Introdução e Justificativa
De acordo com Gonçalves e Silva (2006) e Mattos (2003), a trajetória negra em relação à escravatura fora marcada pelas mais variadas formas de resistência e pelo posicionamento destes enquanto sujeitos do processo histórico, mesmo que a historiográfica por anos tenha negligenciado tais papéis. Analisando a contribuição histórica do negro para a sociedade evidencia-se que a mesma ainda não é devidamente reconhecida, embora esteja caminhando para tal. A discriminação experimentada pela população negra, práticas racistas e formas segregacionistas praticadas em tempos de escravidão fazem parte do cenário nacional atualmente de maneira camuflada, e tais práticas reafirmam o quanto o lugar do negro no Brasil tem sido posto à prova, de modo a negligenciar sua participação ativa na consolidação de espaços e territórios.
No período escravagista, nenhuma condição de pessoa humana foi garantida aos escravizados, e, com o término deste período, os negros agora “livres” foram vítimas da falta de políticas de inserção e promoção da igualdade de direitos como cidadãos brasileiros. A falta de mecanismos de inclusão da grande população negra contribuiu significativamente para a predominância do preconceito racial, assim como afirma o antropólogo Kabengele Munanga.
=======
Reproduza, sem alterações, a passagem do texto sobre a população negra no Brasil que começa nas palavras que contêm "No período escravagista, nenhuma" e termina logo após "antropólogo Kabengele Munanga.". Os registros são um material à parte, independente do texto sobre a população negra no Brasil.

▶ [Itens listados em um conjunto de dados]
=======
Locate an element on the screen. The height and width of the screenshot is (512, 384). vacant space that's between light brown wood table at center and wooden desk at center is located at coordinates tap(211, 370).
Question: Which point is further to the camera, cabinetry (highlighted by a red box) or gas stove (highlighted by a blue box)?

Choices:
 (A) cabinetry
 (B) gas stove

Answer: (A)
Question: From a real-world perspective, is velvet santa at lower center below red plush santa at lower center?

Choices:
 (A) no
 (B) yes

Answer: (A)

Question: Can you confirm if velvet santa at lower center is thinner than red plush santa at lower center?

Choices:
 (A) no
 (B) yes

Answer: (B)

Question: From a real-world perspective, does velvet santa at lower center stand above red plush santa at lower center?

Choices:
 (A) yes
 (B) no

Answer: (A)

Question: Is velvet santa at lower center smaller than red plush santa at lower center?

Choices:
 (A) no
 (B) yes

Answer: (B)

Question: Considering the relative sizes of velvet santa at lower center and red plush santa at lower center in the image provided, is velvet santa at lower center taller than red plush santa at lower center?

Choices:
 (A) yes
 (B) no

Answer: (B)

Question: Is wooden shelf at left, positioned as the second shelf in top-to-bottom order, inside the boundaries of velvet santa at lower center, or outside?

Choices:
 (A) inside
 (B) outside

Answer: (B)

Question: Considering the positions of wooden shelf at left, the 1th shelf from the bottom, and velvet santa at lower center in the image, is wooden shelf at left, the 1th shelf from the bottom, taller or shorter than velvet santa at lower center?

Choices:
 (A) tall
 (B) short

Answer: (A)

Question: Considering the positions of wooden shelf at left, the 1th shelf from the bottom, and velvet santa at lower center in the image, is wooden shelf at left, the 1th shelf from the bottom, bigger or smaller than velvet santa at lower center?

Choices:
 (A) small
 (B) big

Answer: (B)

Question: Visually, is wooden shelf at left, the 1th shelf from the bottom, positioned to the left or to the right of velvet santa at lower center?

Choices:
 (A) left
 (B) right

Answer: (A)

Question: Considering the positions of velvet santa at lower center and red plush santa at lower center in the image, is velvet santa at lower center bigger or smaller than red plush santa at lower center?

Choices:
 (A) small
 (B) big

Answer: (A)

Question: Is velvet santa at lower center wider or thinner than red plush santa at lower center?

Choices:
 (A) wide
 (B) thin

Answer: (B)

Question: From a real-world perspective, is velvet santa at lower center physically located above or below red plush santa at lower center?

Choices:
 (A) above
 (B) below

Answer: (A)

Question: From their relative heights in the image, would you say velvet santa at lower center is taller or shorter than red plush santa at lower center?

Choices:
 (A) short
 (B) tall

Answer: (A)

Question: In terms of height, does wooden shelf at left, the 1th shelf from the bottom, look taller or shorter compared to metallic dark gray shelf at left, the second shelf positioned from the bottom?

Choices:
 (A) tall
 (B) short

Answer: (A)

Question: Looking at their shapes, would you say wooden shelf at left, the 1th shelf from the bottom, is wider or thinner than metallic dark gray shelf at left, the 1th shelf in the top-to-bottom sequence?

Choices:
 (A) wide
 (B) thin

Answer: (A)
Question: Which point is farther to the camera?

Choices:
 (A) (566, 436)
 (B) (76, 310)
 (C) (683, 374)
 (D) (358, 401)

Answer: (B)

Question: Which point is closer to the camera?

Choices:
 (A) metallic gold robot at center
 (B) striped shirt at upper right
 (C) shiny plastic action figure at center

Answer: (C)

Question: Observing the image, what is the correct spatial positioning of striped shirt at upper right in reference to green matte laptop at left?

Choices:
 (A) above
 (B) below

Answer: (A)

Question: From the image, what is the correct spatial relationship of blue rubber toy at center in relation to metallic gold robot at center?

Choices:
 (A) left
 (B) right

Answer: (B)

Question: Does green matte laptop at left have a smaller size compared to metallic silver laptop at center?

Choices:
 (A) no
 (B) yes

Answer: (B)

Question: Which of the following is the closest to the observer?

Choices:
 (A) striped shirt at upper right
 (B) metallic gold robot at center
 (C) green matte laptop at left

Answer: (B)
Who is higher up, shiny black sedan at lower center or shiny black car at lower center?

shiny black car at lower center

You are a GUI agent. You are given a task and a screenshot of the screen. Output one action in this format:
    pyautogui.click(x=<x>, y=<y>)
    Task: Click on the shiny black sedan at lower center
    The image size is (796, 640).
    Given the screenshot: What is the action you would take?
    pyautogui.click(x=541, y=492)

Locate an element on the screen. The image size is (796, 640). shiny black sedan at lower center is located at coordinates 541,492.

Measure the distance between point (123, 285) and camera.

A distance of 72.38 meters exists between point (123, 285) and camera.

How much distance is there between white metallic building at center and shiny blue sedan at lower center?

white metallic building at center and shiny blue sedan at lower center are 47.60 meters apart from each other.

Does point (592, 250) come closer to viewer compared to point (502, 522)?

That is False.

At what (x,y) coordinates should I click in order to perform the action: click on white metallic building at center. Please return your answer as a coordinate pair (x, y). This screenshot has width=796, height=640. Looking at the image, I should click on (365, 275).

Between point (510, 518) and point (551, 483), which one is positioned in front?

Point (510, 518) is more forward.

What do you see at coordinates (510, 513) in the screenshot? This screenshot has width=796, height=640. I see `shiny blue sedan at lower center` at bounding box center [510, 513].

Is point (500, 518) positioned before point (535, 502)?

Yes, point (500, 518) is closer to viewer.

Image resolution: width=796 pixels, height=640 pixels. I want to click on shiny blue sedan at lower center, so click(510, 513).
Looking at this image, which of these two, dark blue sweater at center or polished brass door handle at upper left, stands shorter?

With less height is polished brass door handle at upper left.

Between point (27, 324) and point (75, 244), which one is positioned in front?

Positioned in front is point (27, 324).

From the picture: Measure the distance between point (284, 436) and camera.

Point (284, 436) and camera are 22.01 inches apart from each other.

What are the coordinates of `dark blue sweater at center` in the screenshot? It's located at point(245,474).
=======
▶ [SOLUÇÃO DO EXERCÍCIO]
No período escravagista, nenhuma condição de pessoa humana foi garantida aos escravizados, e, com o término deste período, os negros agora “livres” foram vítimas da falta de políticas de inserção e promoção da igualdade de direitos como cidadãos brasileiros. A falta de mecanismos de inclusão da grande população negra contribuiu significativamente para a predominância do preconceito racial, assim como afirma o antropólogo Kabengele Munanga.